TASK PROMPT
Include the line containing "ring mcp: (497, 449)" and all lines before it, repeated exactly from the listing below, without pictures.

╭─ GIVEN INFORMATION

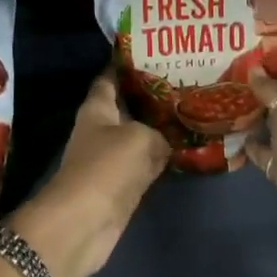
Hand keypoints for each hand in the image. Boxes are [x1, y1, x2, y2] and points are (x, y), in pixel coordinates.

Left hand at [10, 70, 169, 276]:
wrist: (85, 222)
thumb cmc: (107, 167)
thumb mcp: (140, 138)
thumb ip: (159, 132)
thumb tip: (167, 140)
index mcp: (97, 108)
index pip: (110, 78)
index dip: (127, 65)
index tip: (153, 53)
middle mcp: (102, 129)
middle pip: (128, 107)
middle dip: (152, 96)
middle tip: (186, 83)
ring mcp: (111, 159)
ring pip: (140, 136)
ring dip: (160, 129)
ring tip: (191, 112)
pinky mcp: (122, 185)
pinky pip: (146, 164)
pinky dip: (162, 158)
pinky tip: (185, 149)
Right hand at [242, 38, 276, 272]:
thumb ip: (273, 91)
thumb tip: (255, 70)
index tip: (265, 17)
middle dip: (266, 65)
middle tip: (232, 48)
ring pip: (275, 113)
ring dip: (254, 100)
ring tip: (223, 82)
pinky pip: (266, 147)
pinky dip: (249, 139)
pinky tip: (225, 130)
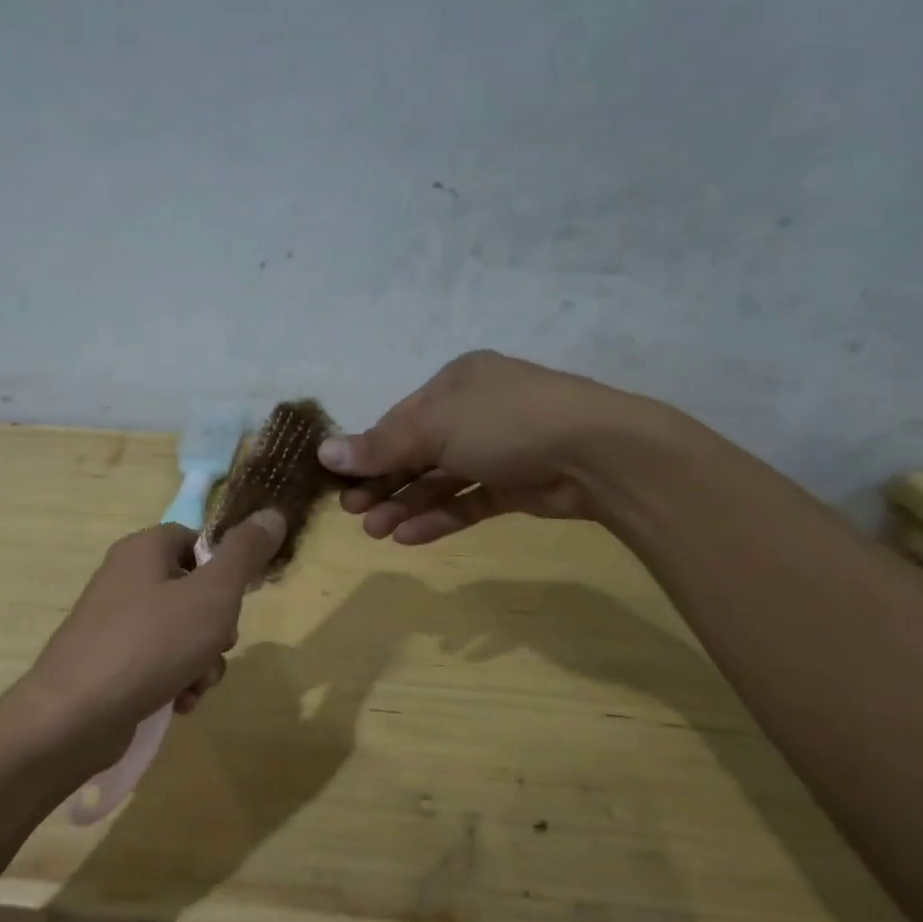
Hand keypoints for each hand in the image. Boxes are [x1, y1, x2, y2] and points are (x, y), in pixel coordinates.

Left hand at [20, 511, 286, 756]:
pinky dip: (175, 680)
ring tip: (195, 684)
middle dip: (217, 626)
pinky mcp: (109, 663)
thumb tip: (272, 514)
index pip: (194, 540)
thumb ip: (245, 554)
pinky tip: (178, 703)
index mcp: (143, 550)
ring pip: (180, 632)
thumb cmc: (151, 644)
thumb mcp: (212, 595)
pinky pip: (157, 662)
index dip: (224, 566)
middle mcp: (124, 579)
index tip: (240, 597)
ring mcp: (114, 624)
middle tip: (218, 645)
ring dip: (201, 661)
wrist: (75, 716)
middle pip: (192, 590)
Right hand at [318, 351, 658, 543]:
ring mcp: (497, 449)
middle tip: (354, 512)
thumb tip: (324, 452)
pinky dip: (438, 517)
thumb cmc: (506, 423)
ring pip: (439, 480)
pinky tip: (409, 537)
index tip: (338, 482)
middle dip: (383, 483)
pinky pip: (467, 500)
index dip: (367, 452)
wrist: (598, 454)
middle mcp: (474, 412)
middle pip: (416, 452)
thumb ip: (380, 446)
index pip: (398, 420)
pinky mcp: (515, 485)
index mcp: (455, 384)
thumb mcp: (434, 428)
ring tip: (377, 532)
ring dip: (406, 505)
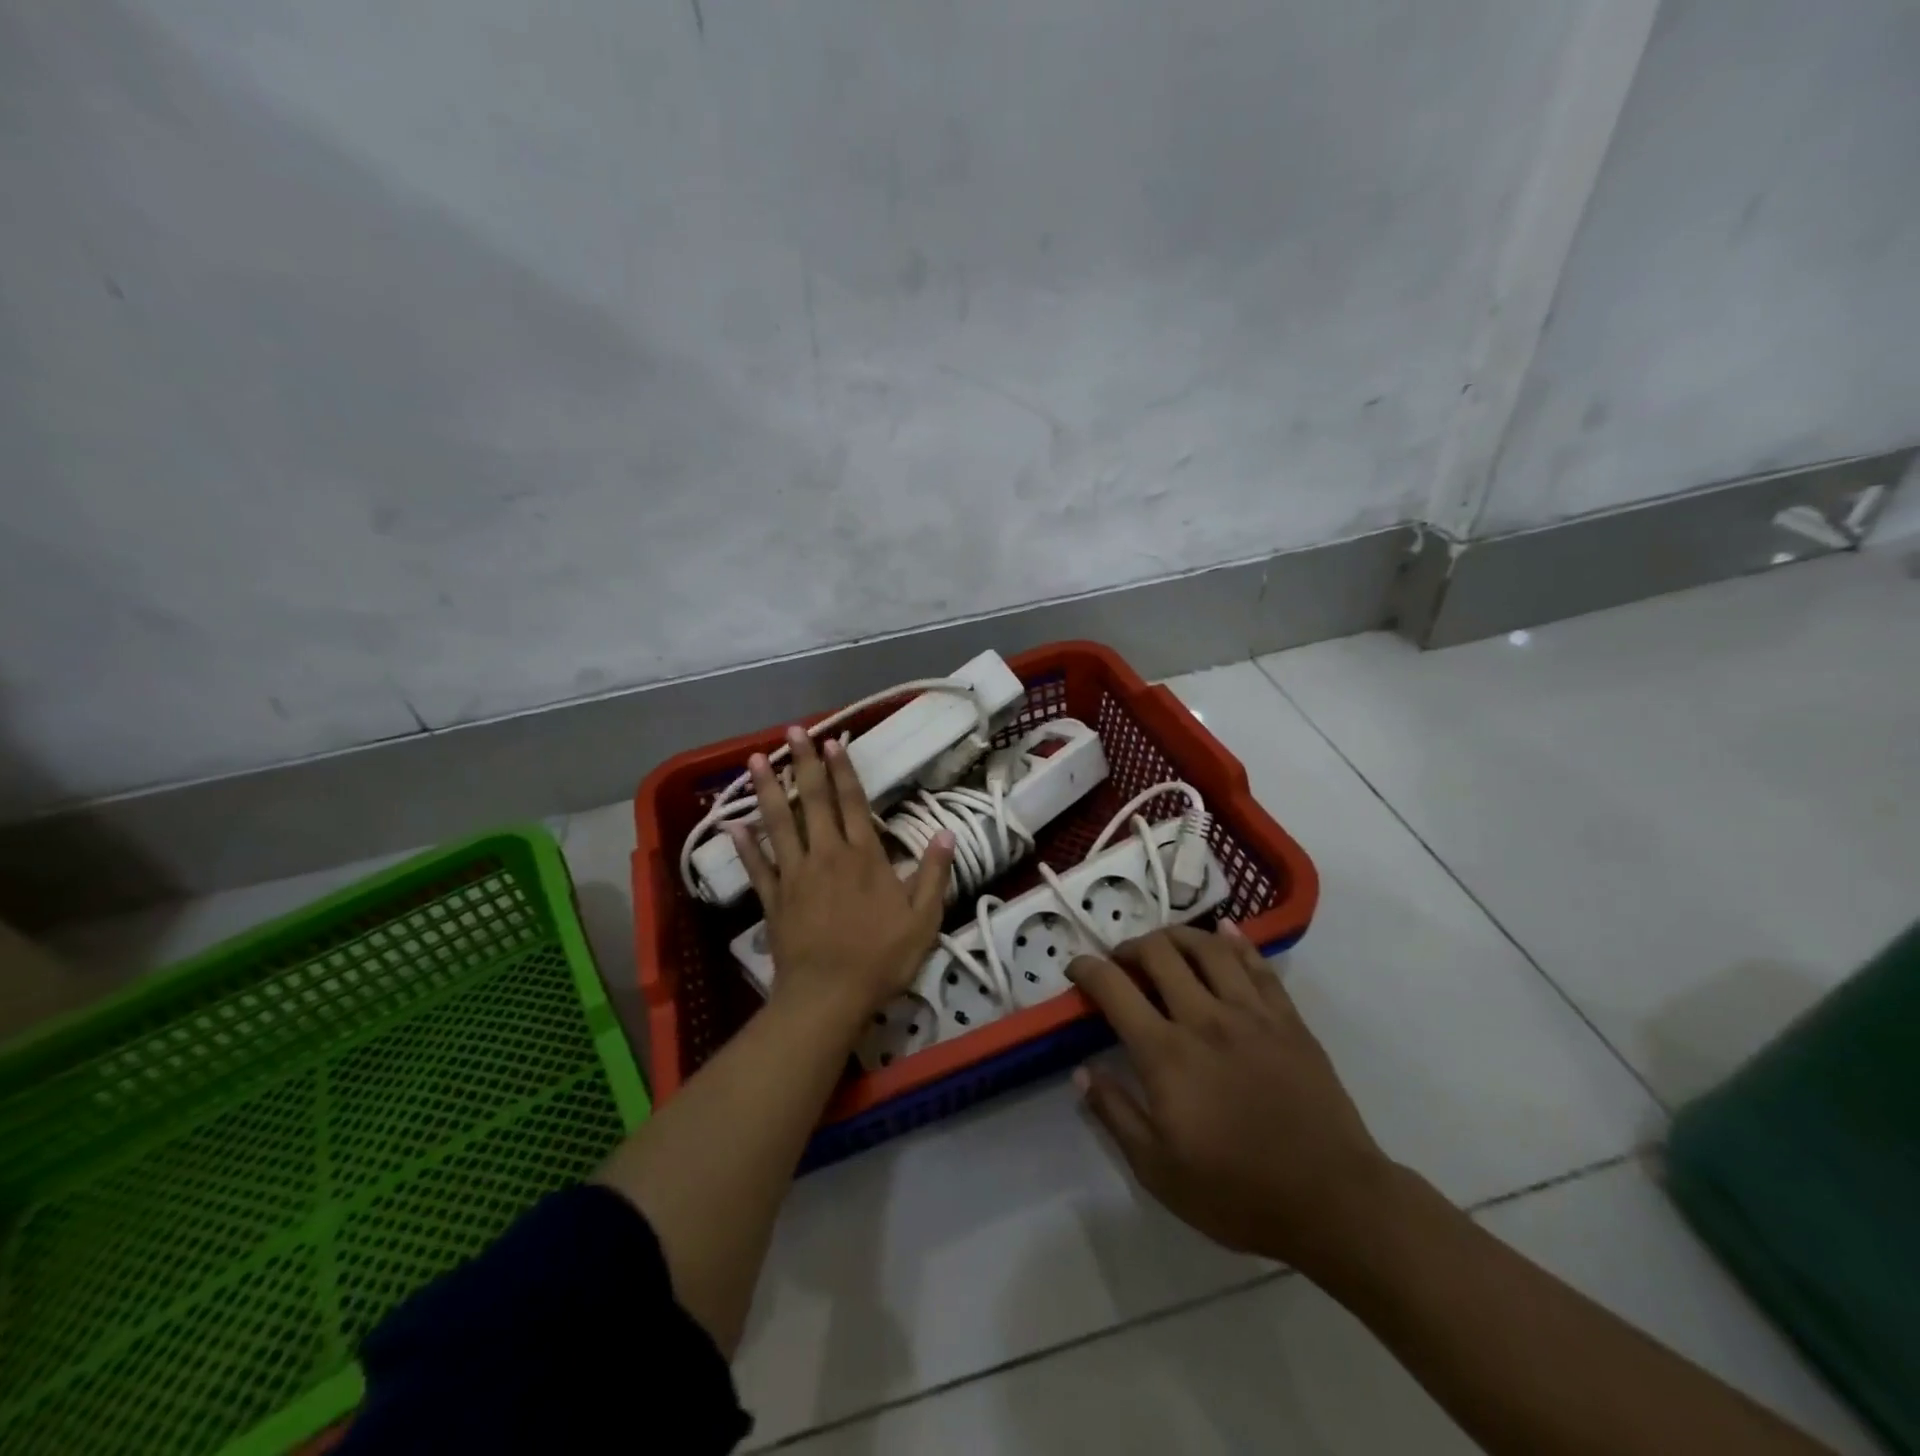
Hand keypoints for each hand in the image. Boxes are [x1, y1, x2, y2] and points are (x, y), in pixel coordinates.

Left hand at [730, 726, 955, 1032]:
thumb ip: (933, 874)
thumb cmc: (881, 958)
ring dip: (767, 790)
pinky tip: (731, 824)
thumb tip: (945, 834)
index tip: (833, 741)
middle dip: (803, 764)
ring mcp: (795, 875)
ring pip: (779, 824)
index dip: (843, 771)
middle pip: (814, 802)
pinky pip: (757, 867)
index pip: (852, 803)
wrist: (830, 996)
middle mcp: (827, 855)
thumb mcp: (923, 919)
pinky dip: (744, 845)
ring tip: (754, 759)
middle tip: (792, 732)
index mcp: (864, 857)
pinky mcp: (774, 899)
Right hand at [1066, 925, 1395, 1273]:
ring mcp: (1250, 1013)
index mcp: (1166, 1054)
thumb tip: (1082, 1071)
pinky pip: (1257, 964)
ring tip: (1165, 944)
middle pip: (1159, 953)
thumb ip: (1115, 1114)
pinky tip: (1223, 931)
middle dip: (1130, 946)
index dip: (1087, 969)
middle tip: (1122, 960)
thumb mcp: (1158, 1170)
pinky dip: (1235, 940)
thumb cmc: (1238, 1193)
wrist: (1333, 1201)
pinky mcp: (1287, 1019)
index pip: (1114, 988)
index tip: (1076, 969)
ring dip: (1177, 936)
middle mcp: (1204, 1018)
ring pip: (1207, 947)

╰─

RESPONSE TO THIS TASK
Hand keypoints for each hand in the image. Boxes are [x1, y1, x2, y2] and points are (x, y), in pixel coordinates.

Left hand at [10, 70, 169, 276]:
wrist: (85, 222)
thumb cmc: (107, 167)
thumb mcp: (140, 138)
thumb ip: (159, 132)
thumb tip: (167, 140)
index mcp: (97, 108)
index pip: (110, 78)
index dip: (127, 65)
index tip: (153, 53)
middle mcp: (102, 129)
middle pip: (128, 107)
middle dip: (152, 96)
middle tip: (186, 83)
ring mcp: (111, 159)
ring pip: (140, 136)
ring dip: (160, 129)
ring tip: (191, 112)
pinky mcp: (122, 185)
pinky pip: (146, 164)
pinky dip: (162, 158)
pinky tip: (185, 149)
Right hand at [242, 38, 276, 272]:
thumb ip: (273, 91)
thumb tip: (255, 70)
index tip: (265, 17)
middle dip: (266, 65)
middle tip: (232, 48)
ring pip: (275, 113)
ring dip: (254, 100)
ring tip: (223, 82)
pinky pip: (266, 147)
pinky dip: (249, 139)
pinky tip: (225, 130)
Hand keypoints for each hand in the image. Boxes are [x1, y1, x2, y2] and points are (x, y), in pixel coordinates.

Left hand at [20, 511, 286, 756]:
pinky dip: (175, 680)
ring tip: (195, 684)
middle dip: (217, 626)
pinky mcp: (109, 663)
thumb tip: (272, 514)
index pip: (194, 540)
thumb ip: (245, 554)
pinky tip: (178, 703)
index mcp: (143, 550)
ring pip: (180, 632)
thumb cmc: (151, 644)
thumb mcp: (212, 595)
pinky pip: (157, 662)
index dip: (224, 566)
middle mcp: (124, 579)
index tip: (240, 597)
ring mcp: (114, 624)
middle tip: (218, 645)
ring dip: (201, 661)
wrist: (75, 716)
middle pip: (192, 590)
Right hand at [318, 351, 658, 543]:
ring mcp: (497, 449)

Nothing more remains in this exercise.